= What the task requires =
Copy the records below word for word, from the first line through the line that contains "an Airlines", and leave out any pictures.

##############################

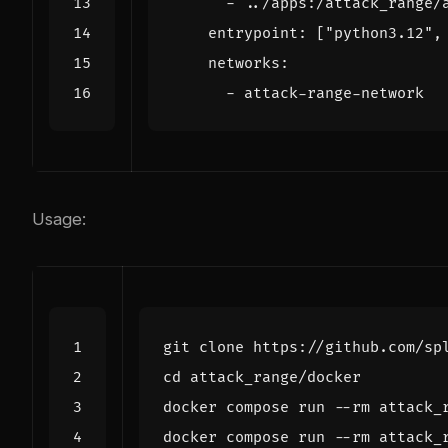
- 
../apps:/attack_range/
entrypoint
:
[
"python3.12"
,
networks
:
- 
attack-range-network
Usage:
cd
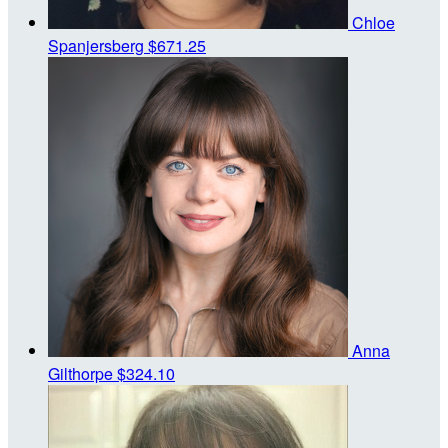
Chloe
Spanjersberg
$671.25
Anna
Gilthorpe
$324.10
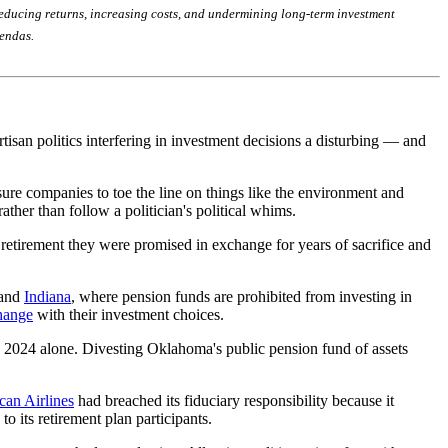
y reducing returns, increasing costs, and undermining long-term investment
gendas.
isan politics interfering in investment decisions a disturbing — and
sure companies to toe the line on things like the environment and
rather than follow a politician's political whims.
e retirement they were promised in exchange for years of sacrifice and
 and
Indiana
, where pension funds are prohibited from investing in
change
with their investment choices.
n 2024 alone. Divesting Oklahoma's public pension fund of assets
an Airlines
had breached its fiduciary responsibility because it
 its retirement plan participants.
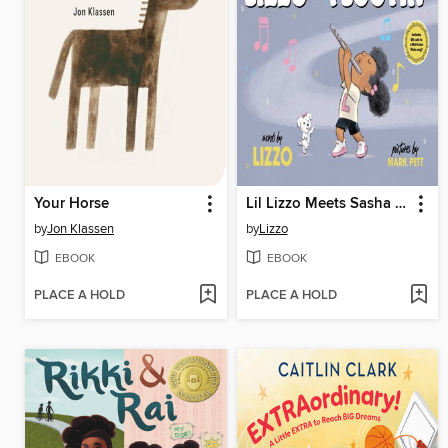
Your Horse
Lil Lizzo Meets Sasha B. Flootin'
by
Jon Klassen
by
Lizzo
EBOOK
EBOOK
PLACE A HOLD
PLACE A HOLD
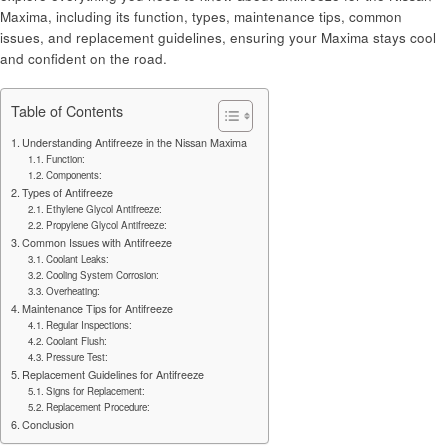
Maxima, including its function, types, maintenance tips, common
issues, and replacement guidelines, ensuring your Maxima stays cool
and confident on the road.
Table of Contents
Understanding Antifreeze in the Nissan Maxima
Function:
Components:
Types of Antifreeze
Ethylene Glycol Antifreeze:
Propylene Glycol Antifreeze:
Common Issues with Antifreeze
Coolant Leaks:
Cooling System Corrosion:
Overheating:
Maintenance Tips for Antifreeze
Regular Inspections:
Coolant Flush:
Pressure Test:
Replacement Guidelines for Antifreeze
Signs for Replacement:
Replacement Procedure:
Conclusion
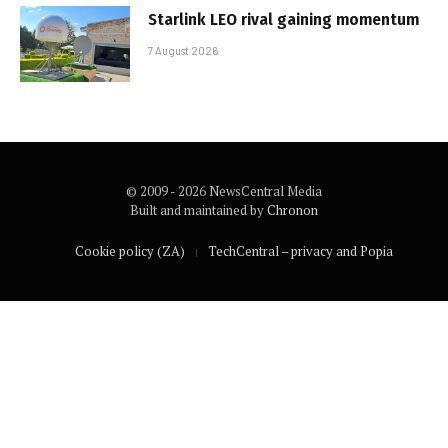
Starlink LEO rival gaining momentum
7 August 2026
© 2009 - 2026 NewsCentral Media
Built and maintained by
Chronon
Cookie policy (ZA)
TechCentral – privacy and Popia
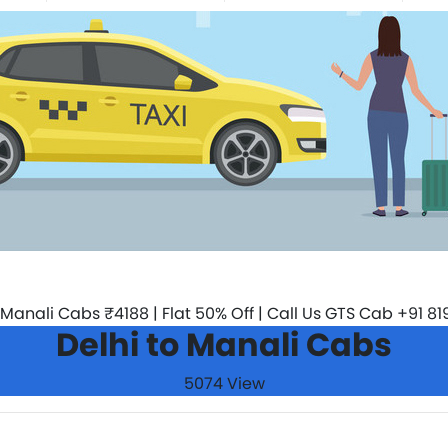
Delhi to Manali Cabs
5074 View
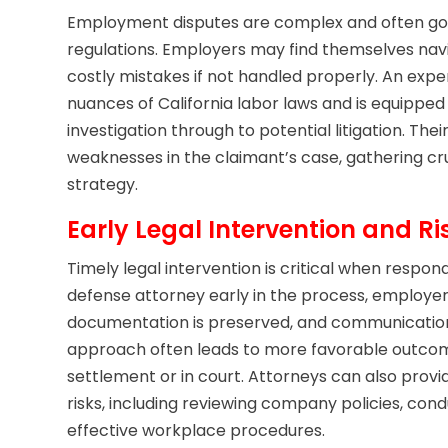
Employment disputes are complex and often gove
regulations. Employers may find themselves navig
costly mistakes if not handled properly. An exp
nuances of California labor laws and is equipped 
investigation through to potential litigation. Thei
weaknesses in the claimant’s case, gathering cr
strategy.
Early Legal Intervention and Ri
Timely legal intervention is critical when respon
defense attorney early in the process, employer
documentation is preserved, and communication
approach often leads to more favorable outcom
settlement or in court. Attorneys can also provi
risks, including reviewing company policies, co
effective workplace procedures.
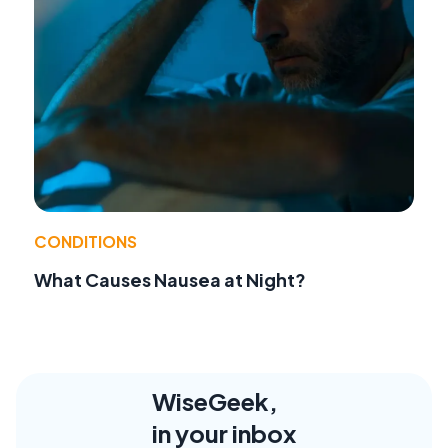
CONDITIONS
What Causes Nausea at Night?
WiseGeek,
in your inbox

##############################

= Response box =
- 
../apps:/attack_range/
entrypoint
:
[
"python3.12"
,
networks
:
- 
attack-range-network
Usage:
cd
Chloe
Spanjersberg
$671.25
Anna
Gilthorpe
$324.10
y reducing returns, increasing costs, and undermining long-term investment
gendas.
isan politics interfering in investment decisions a disturbing — and
sure companies to toe the line on things like the environment and
rather than follow a politician's political whims.
e retirement they were promised in exchange for years of sacrifice and
 and
Indiana
, where pension funds are prohibited from investing in
change
with their investment choices.
n 2024 alone. Divesting Oklahoma's public pension fund of assets
an Airlines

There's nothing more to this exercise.